Сказка. Глава 11

Инна Сачева
  Летние каникулы - это время без понедельников, вторников и прочей чепухи, потому что вокруг сплошное воскресенье!

  Ну, вот и дождался каникул! Впереди целое лето счастья! Ваня всегда старался запомнить момент, когда отец грузит сумки в машину, чтобы ехать в деревню, а мама даёт последние наставления. Ваня послушно кивает, но ничего не слышит, потому что его уже здесь нет. Но вот эти шевелящиеся мамины губы он непременно вспомнит потом, когда снова приедет отец, чтобы отвезти Ваню в город, а это означало одно: счастье закончилось, и Ванина душа скорбит. Вот тут-то самое время вспомнить начало летней радости, тёплая волна воспоминания накроет его, и хоть на крошечку станет легче. Но всё это будет потом, а сейчас за окном заскользили вспять многоэтажки, будто их, как кубики, сгребал ребёнок-великан. Ваня, зажмурившись, даже представил, как сверху тянется великанья рука, но в страхе тут же открыл глаза. Что для великана папина машина? Всего-навсего муравьишка, которого и не заметишь, как раздавишь... Но вот высотки сменились пригородными домиками, а к полудню замелькали деревенские посадки вдоль полей. Ближе к вечеру машина свернула на просёлочную дорогу, которую со всех сторон обступил лес. Хорошо, что не было дождя, а то, пожалуй, и застрять можно. А когда подъехали к дедову дому, уже выкатилась луна.

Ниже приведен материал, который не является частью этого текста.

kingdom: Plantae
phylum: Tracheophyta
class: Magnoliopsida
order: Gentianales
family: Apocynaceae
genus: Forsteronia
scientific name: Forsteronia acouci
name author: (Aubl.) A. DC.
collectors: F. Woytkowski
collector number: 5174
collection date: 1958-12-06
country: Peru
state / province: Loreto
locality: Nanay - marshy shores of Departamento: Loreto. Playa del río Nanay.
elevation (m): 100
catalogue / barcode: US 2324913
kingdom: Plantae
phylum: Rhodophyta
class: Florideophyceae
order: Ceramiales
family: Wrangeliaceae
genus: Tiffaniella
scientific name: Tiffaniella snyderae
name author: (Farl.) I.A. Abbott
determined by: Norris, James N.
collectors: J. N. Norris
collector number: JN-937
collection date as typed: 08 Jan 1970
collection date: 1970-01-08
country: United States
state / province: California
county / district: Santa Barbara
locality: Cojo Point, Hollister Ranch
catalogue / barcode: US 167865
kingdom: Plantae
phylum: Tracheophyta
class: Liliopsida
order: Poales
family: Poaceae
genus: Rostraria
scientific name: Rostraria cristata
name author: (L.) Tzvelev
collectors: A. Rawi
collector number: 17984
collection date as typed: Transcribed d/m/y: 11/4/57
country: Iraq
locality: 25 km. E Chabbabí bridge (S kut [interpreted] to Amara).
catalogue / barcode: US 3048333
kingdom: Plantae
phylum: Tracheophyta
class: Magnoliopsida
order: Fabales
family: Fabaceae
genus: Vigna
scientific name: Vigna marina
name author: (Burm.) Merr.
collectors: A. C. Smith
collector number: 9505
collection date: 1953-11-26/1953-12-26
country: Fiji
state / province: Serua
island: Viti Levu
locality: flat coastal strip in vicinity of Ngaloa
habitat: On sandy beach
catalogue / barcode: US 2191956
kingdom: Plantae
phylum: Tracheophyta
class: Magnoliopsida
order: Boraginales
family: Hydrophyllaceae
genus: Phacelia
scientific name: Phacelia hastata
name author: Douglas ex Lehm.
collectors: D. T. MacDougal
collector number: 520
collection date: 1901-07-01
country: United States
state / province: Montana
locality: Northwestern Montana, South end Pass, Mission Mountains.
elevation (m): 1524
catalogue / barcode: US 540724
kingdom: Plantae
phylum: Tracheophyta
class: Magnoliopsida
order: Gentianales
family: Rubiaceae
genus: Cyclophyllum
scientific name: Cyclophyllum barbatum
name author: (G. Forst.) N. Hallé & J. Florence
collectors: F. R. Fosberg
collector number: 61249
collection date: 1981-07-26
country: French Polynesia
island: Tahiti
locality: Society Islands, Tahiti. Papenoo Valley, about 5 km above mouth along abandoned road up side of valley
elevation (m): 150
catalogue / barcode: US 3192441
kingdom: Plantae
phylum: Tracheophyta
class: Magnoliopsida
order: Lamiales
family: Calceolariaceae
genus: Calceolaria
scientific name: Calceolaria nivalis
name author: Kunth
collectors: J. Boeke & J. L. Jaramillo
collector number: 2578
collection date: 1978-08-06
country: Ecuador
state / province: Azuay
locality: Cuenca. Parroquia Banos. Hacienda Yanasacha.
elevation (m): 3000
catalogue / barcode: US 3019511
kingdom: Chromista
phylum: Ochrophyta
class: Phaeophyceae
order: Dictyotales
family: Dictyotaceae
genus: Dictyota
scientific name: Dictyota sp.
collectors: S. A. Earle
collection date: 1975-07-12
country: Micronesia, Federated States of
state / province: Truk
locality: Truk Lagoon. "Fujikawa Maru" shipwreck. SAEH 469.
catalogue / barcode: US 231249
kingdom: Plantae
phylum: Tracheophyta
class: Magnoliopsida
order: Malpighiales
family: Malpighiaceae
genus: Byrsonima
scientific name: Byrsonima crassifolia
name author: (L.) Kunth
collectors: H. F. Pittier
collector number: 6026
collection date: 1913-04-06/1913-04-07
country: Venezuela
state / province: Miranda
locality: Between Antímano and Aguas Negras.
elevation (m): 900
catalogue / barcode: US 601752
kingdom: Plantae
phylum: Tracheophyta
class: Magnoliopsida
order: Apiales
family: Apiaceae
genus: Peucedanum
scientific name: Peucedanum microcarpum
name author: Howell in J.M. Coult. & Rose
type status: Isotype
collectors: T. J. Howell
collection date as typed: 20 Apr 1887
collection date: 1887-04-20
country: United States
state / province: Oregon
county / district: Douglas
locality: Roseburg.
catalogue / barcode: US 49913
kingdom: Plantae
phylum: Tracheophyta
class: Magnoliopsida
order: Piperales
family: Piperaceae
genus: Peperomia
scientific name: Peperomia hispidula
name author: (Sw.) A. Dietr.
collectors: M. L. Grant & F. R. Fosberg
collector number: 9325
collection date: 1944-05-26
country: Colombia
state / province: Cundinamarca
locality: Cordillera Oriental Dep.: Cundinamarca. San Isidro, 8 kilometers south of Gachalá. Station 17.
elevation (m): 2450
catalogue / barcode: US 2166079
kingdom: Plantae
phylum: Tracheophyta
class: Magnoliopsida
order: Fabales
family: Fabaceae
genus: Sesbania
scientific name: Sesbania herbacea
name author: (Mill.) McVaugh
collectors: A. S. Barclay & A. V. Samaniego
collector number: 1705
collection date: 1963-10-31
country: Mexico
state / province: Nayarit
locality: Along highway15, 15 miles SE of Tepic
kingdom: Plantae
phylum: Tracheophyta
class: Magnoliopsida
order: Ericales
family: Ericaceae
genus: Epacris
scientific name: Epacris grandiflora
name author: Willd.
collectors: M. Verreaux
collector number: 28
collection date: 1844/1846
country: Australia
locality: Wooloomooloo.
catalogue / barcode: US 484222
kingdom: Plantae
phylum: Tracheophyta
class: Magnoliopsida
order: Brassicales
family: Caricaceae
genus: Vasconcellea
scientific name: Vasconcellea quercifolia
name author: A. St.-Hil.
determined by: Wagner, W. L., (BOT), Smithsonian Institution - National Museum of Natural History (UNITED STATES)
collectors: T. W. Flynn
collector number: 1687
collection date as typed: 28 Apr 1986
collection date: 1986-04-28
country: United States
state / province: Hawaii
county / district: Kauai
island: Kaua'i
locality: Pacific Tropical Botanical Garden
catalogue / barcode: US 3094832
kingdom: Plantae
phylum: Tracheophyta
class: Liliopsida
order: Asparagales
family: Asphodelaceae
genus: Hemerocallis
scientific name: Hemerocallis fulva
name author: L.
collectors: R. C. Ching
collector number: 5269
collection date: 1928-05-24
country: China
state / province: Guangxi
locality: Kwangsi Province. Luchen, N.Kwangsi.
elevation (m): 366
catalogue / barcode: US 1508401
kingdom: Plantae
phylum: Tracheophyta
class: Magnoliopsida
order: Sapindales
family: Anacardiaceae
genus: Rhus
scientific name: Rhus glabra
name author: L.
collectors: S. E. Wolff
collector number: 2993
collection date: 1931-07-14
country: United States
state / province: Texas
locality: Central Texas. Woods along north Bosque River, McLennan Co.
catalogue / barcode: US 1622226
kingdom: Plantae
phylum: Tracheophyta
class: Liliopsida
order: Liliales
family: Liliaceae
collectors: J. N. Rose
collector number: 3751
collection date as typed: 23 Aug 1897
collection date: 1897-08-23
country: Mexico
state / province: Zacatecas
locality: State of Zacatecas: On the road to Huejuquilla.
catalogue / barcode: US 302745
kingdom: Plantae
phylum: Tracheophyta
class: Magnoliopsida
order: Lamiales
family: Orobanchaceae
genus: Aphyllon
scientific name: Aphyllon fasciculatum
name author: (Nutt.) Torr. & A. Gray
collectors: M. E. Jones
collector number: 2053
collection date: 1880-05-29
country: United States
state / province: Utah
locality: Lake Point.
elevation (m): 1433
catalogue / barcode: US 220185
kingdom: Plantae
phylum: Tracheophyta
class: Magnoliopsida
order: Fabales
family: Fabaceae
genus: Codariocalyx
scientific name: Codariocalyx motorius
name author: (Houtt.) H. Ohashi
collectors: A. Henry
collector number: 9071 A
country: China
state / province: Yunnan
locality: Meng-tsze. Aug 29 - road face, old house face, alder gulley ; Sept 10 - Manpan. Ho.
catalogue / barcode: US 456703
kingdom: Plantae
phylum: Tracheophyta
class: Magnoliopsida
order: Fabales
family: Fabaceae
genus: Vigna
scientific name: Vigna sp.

 Дед сразу выскочил на крыльцо, будто ждал за дверью, когда зашуршат колёса, и, чмокая, защекотал бородёнкой Ванин нос, так что пришлось чихать. "Ты что это, Ванятка, неужто простыл в дороге?" - испугался дед. Но Ваня только рукой махнул, так чихать хотелось. Дед засуетился, загнал Ваню в дом и принялся вместе с отцом таскать сумки. А потом, накормив гречневой кашей с поджаркой, заставил Ваню выпить горячее молоко и уложил спать, набросив поверх одеяла тулуп. "Это что же, мне теперь всю ночь париться?" - заныл было Ваня, но дед был непреклонен: "Прохладно у нас по ночам, Ванятка, совсем простудишься" и, задёрнув занавеску, ушёл к столу беседовать с отцом. Ваня тут же повесил тулуп на гвоздь и осмотрелся. Из зала сквозь занавеску пробивался свет, и в полумраке на подоконнике что-то поблёскивало. Осторожно, чтобы не заскрипело, Ваня встал с кровати и подошёл к окну.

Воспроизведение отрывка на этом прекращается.